A scientific confirmation of technologically capable life beyond Earth, though often relegated to the realm of science fiction, would represent a paradigm-shifting discovery, and fundamentally reshape common understandings across all sectors. The field of post-detection SETI (the search for extraterrestrial intelligence) emphasises pragmatic research aimed at defining preparatory and speculative protocols for such a radical more-than-human event: towards "ready-ing" (Nora Bateson's term) for speculative, dramatic shifts in planetary politics and material conditions, and the ontological, epistemological, semantic and ethical domains. Anthropologist Kathryn Denning clarifies that we may usefully approach some of the unknowable questions around the existence or non-existence of ETIs (extra-terrestrial intelligence) by considering the management of the commons.
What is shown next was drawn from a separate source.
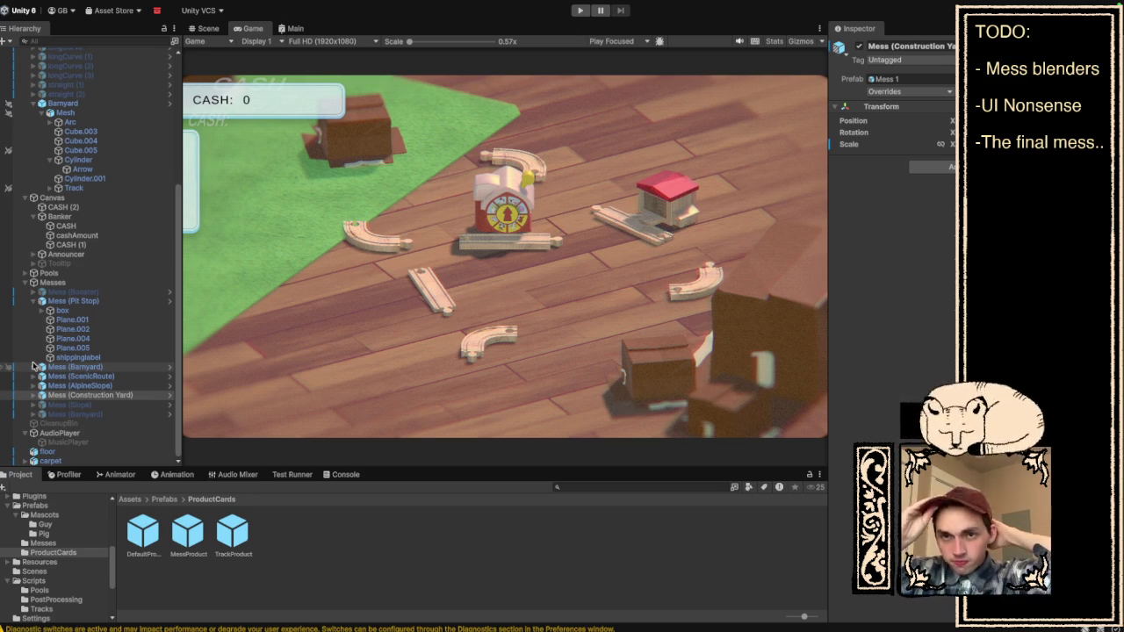
Switch Spaces over to VS Code showing UIShop.cs.
key(ctrl+super+Right)
key(ctrl+super+Left)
This presentation shares work on commoning across Post-Detection SETI: the tending of a transdisciplinary and creative research culture that studies the planetary, political, societal and cultural transformations that discovery could bring. The Post-Detection Hub at the University of St Andrews convenes researchers to cooperate across differences and respond to Post-Detection questions in Working Groups and commons-based research activities integrate imaginative and diverse knowledge practices with scientific methods. Our wiki.seti-hub.org offers a collective post-detection Wiki, drawing on disaster studies and resilience research, adapting open-access knowledge tools and emergency-inspired, community systems to expand participation and collectively tend a robust and informed resource. A shared bibliography grows on the work of the SETI Primer (Oman Reagan et al. 2017): a resource integrating varied approaches to SETI science and human factors, including social sciences, history, anthropology, futures and Indigenous research.
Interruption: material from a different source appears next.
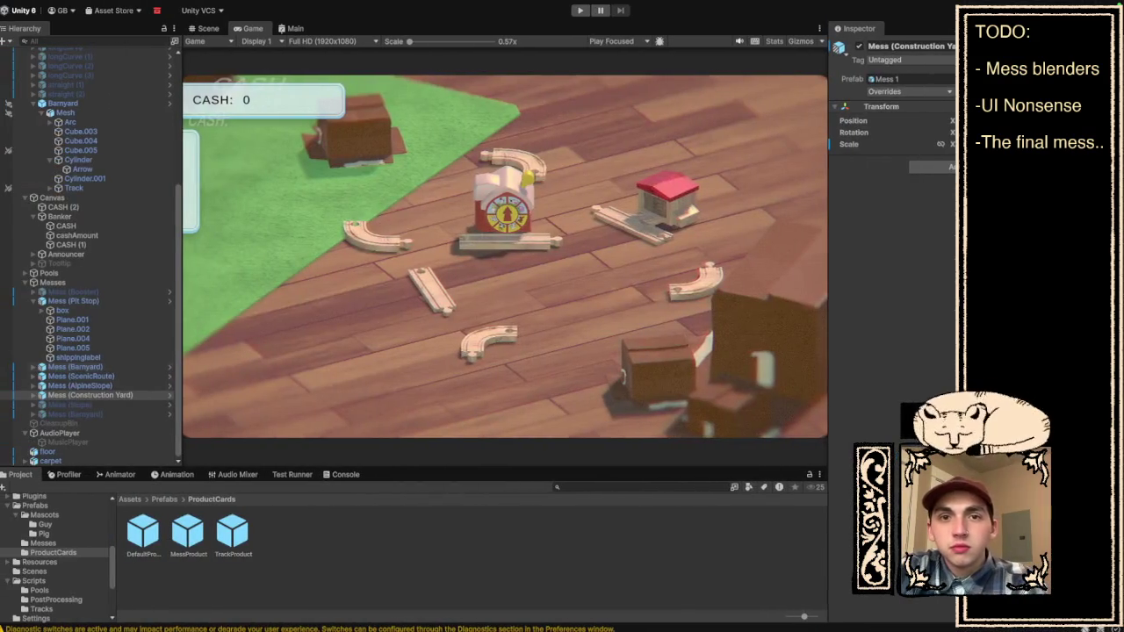
key(ctrl+Right)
The Post-Detection Hub and Wiki aim to grow a longterm lively commons that support diverse responses and dialogues across silos, whilst protecting authorship and contributions. Rooted in shared responsibility, reciprocity, creativity and curiosity, and an ethics of welcome and respect, this engagement with radically unknown astro-ecologies galvanises fresh approaches to commoning in emergency, and invites the space industries and Academia, to move beyond extractive, reductive modes of working with collective knowledge.